Your objective >> Return the transcribed lines verbatim, from the line containing "trademark of HHS." up to and including the line containing "in his Code". Omit the pictures from your answer.

Transcribed page text:

________________

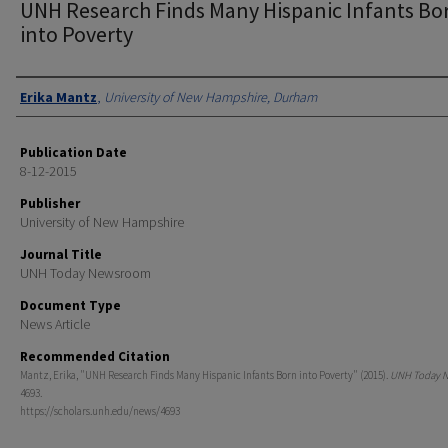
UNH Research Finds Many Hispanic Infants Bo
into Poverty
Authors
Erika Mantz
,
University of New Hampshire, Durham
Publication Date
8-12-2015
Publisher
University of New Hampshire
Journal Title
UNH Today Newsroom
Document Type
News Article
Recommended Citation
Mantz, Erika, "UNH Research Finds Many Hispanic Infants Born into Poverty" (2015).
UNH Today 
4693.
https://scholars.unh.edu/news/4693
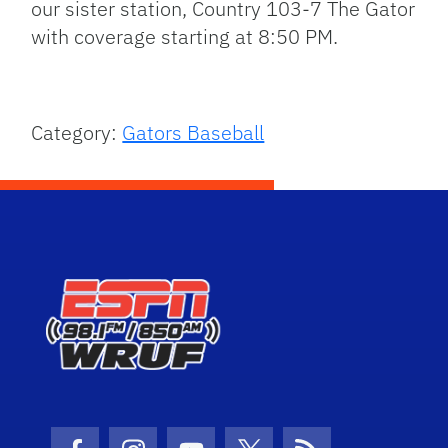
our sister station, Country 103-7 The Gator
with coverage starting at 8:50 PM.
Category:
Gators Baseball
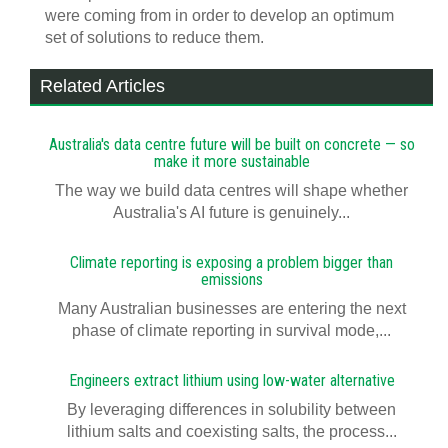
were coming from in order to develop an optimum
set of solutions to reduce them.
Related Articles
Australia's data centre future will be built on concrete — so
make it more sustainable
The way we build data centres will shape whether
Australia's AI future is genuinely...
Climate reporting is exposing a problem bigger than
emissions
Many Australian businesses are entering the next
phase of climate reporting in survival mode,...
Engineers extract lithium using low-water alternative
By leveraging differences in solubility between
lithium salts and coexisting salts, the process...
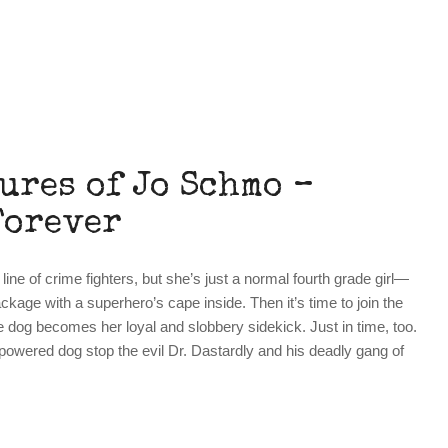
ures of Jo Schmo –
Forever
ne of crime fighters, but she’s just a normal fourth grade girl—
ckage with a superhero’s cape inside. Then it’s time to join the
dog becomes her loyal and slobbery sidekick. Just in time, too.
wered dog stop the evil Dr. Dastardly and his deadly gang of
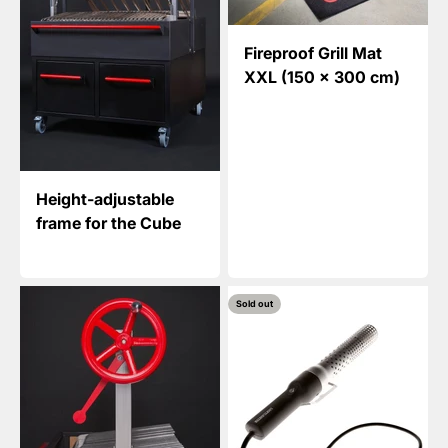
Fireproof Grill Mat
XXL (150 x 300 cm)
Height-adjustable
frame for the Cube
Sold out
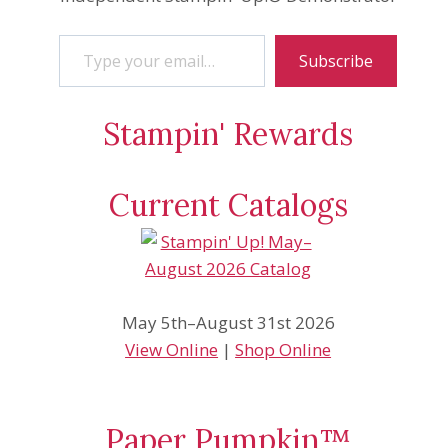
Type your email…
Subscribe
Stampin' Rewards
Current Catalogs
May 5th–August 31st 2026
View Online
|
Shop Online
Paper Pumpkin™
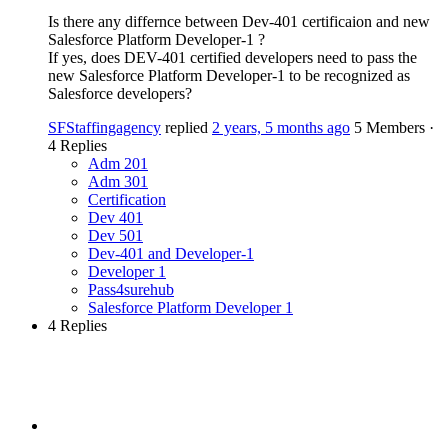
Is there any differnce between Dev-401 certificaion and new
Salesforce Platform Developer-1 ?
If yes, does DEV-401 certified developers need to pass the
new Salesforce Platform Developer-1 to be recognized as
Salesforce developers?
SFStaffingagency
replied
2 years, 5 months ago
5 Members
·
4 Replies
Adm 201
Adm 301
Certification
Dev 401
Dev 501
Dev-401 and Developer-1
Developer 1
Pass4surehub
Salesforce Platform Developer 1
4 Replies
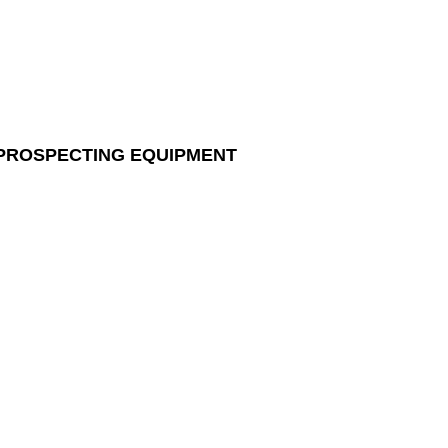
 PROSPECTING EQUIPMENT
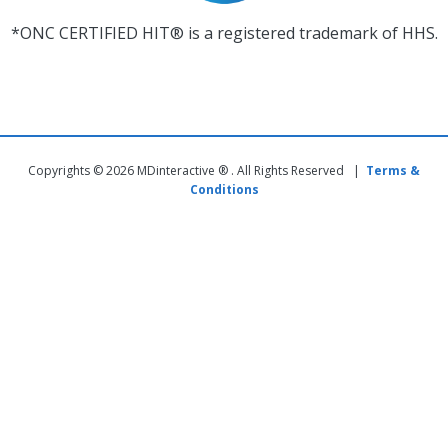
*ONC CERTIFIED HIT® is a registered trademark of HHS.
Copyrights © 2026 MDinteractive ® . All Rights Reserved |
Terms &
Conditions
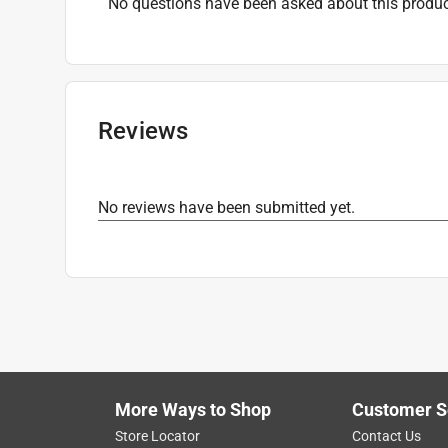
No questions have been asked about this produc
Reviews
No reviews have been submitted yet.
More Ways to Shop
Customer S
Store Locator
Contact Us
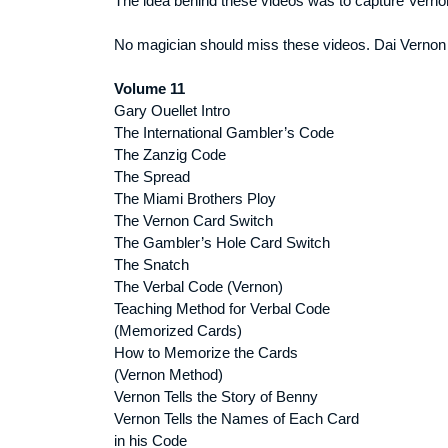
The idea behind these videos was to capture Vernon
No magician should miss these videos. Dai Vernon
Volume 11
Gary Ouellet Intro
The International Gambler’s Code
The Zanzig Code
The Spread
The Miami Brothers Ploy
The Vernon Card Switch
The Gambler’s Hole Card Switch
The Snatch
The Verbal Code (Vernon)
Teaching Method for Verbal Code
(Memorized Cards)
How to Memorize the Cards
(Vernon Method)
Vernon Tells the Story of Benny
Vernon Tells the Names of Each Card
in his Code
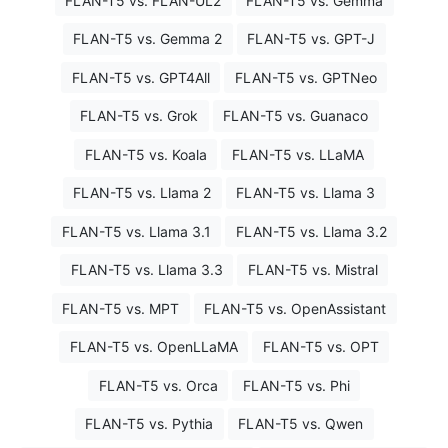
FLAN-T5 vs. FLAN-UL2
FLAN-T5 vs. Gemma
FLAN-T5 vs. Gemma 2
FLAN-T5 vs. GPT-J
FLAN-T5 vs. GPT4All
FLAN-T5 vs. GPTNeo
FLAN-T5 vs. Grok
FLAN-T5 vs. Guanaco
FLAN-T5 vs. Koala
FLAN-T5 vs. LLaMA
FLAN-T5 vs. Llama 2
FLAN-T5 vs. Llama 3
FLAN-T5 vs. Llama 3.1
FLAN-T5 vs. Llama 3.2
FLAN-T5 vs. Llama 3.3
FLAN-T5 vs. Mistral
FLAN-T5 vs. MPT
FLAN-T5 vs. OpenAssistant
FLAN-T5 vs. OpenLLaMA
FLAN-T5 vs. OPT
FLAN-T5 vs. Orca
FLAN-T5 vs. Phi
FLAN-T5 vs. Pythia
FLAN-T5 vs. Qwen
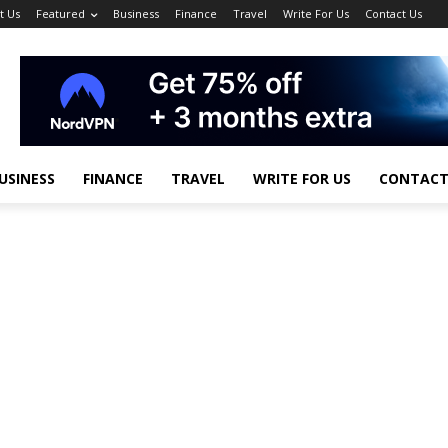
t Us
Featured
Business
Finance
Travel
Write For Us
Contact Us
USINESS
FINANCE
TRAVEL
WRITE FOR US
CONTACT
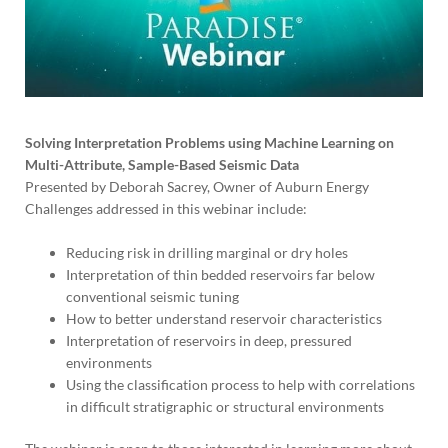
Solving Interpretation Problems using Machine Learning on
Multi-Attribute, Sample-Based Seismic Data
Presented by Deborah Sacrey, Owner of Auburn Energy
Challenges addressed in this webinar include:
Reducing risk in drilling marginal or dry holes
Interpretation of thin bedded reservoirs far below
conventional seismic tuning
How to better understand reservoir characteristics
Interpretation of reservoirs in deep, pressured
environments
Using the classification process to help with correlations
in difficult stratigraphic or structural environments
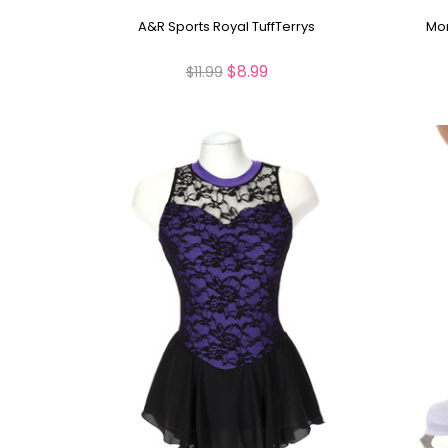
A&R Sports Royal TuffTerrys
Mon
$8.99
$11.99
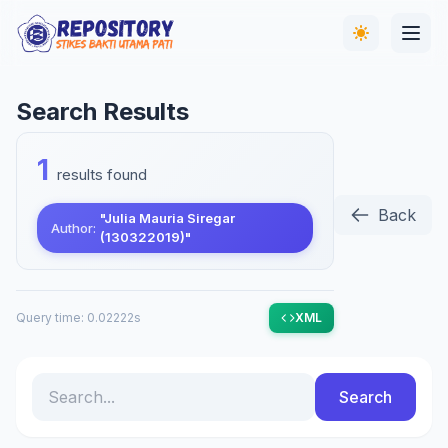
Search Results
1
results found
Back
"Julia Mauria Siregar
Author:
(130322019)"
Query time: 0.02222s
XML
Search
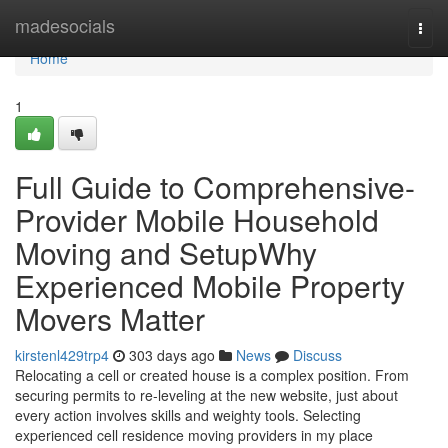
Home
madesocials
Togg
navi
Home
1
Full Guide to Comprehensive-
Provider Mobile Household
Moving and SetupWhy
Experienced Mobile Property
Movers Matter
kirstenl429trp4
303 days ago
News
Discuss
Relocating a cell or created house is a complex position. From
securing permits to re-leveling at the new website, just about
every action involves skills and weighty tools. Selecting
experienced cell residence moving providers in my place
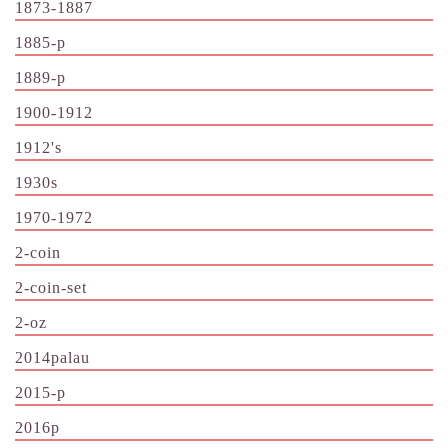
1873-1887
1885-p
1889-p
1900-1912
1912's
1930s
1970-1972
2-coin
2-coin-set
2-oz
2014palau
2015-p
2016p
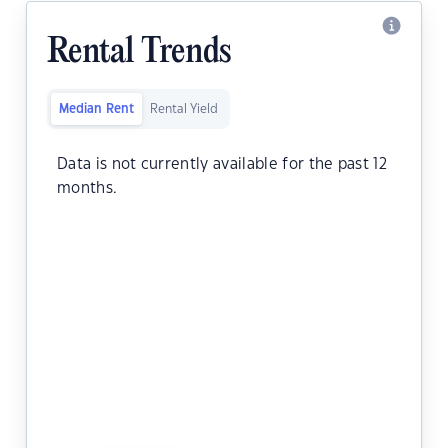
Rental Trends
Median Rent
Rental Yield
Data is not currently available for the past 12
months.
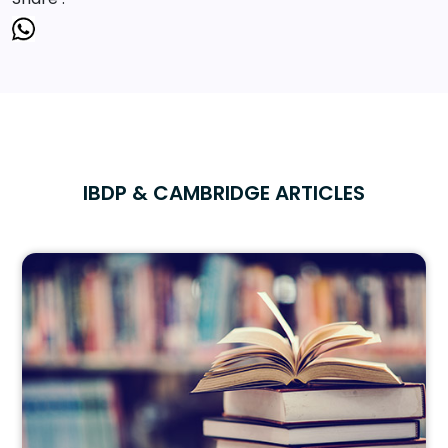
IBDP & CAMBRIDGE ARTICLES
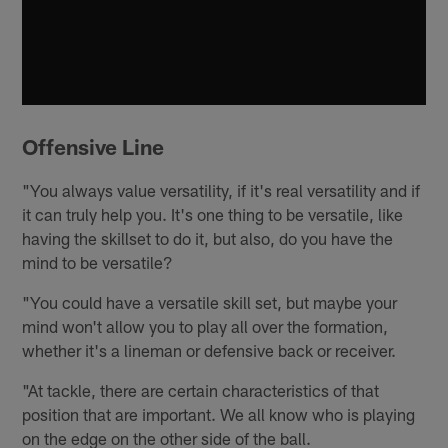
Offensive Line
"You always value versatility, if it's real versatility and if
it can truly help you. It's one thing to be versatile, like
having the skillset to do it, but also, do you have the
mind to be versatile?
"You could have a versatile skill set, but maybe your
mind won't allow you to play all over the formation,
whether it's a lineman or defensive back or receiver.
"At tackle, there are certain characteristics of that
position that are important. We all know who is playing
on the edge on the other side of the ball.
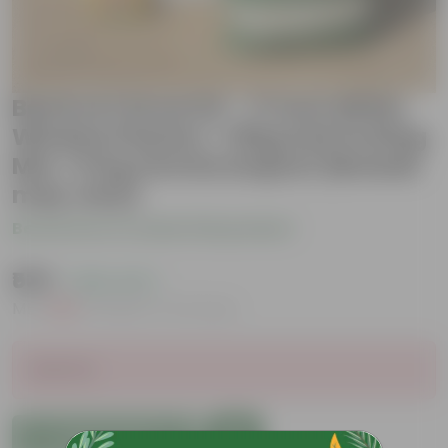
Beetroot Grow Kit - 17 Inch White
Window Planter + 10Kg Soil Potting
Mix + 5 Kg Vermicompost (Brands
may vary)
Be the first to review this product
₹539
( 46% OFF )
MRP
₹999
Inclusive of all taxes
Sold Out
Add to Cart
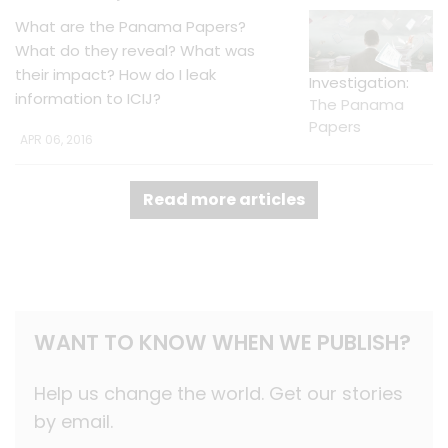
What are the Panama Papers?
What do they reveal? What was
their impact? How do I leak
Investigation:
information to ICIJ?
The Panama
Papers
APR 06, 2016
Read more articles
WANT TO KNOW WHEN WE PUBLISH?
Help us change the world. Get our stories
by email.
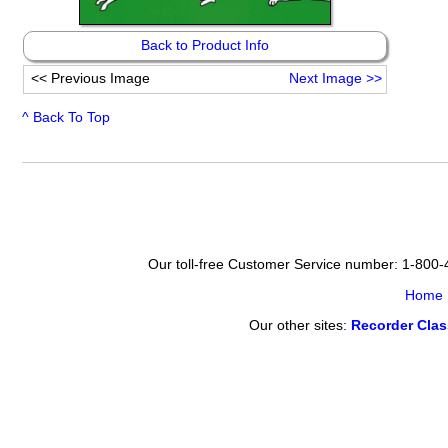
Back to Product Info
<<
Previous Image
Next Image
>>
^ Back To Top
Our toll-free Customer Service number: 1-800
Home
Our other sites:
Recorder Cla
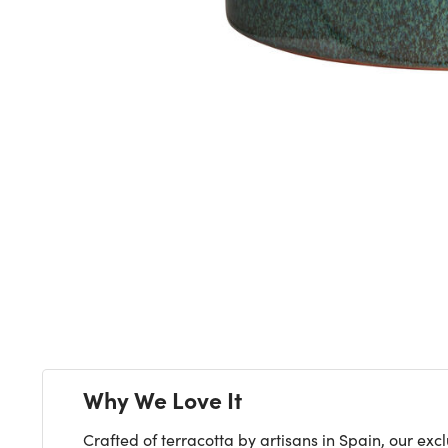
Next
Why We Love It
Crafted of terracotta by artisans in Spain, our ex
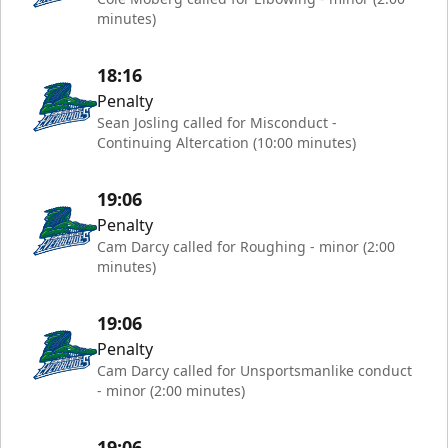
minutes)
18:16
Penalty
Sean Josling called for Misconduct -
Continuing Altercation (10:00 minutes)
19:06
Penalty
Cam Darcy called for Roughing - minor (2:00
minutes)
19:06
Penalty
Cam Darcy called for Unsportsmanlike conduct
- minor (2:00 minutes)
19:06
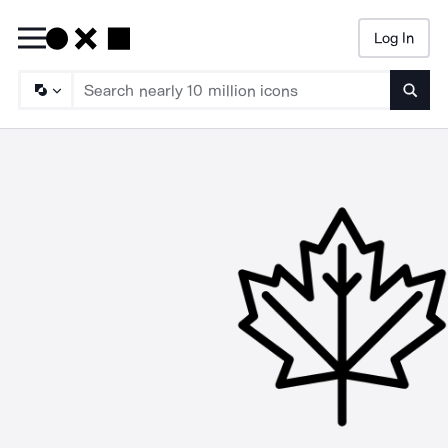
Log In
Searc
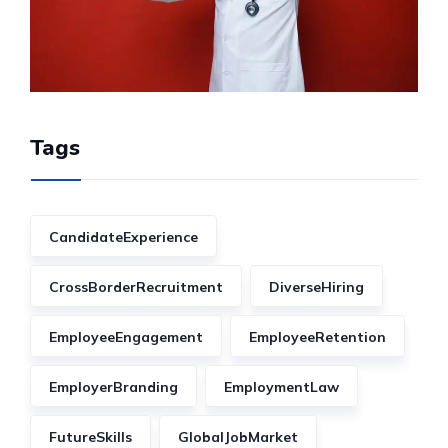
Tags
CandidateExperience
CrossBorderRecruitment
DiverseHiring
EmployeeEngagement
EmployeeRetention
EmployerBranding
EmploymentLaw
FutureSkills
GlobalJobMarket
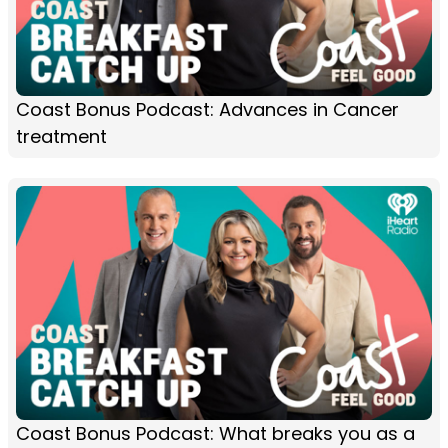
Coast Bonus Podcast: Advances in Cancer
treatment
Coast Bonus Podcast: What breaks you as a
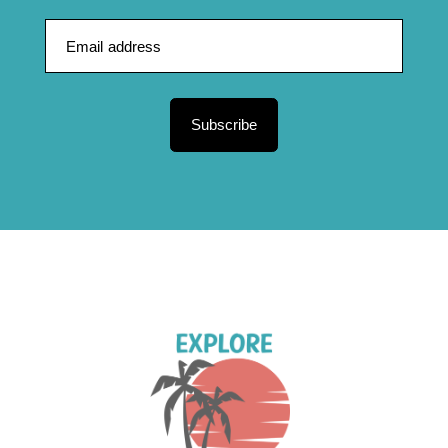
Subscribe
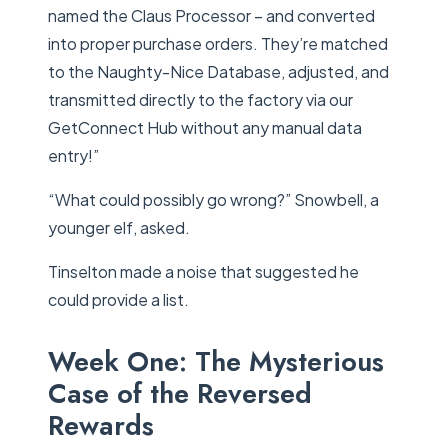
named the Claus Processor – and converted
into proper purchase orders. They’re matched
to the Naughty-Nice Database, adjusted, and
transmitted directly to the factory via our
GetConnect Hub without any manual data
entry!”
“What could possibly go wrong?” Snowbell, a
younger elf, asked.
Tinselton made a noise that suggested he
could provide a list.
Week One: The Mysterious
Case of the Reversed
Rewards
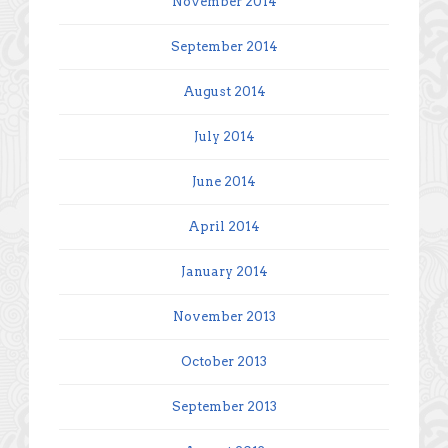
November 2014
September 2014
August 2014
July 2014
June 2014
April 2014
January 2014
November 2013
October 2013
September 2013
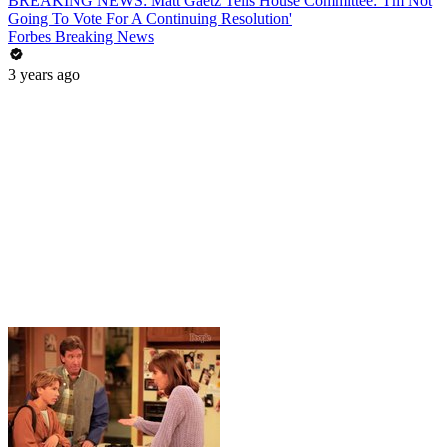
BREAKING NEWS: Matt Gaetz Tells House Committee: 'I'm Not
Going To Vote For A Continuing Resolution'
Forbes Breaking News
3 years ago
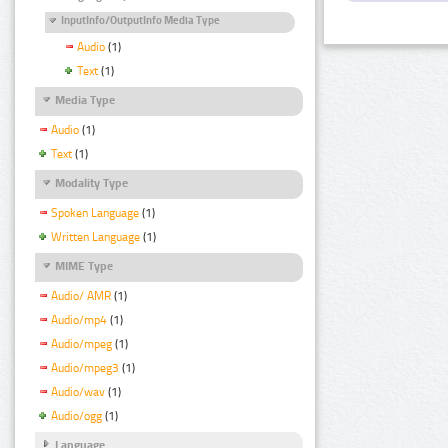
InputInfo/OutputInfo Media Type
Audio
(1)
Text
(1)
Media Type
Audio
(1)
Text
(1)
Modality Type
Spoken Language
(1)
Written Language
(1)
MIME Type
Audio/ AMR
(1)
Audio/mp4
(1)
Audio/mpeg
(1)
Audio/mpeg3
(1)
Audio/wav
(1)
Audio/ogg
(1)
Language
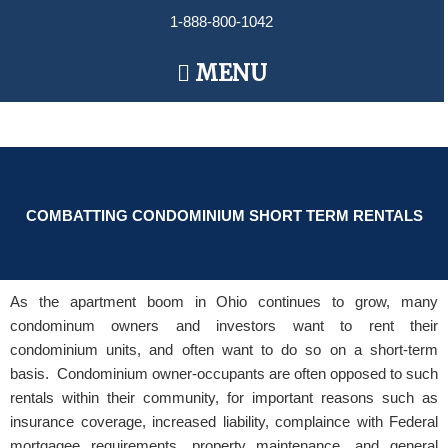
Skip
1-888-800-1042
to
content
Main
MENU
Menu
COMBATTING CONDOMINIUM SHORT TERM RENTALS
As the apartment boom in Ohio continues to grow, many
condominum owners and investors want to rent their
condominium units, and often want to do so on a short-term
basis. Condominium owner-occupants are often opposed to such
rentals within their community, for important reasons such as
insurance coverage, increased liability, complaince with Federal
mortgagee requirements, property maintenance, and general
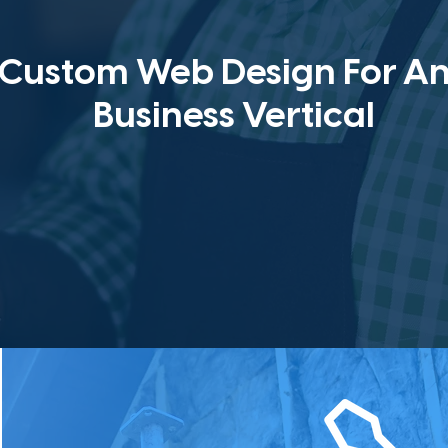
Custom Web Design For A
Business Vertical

________________

The completed task >>
*ONC CERTIFIED HIT® is a registered trademark of HHS.
Copyrights © 2026 MDinteractive ® . All Rights Reserved |
Terms &
Conditions
No questions have been asked about this produc
Reviews
No reviews have been submitted yet.
More Ways to Shop
Customer S
Store Locator
Contact Us
The idea behind these videos was to capture Vernon
No magician should miss these videos. Dai Vernon
Volume 11
Gary Ouellet Intro
The International Gambler’s Code
The Zanzig Code
The Spread
The Miami Brothers Ploy
The Vernon Card Switch
The Gambler’s Hole Card Switch
The Snatch
The Verbal Code (Vernon)
Teaching Method for Verbal Code
(Memorized Cards)
How to Memorize the Cards
(Vernon Method)
Vernon Tells the Story of Benny
Vernon Tells the Names of Each Card
in his Code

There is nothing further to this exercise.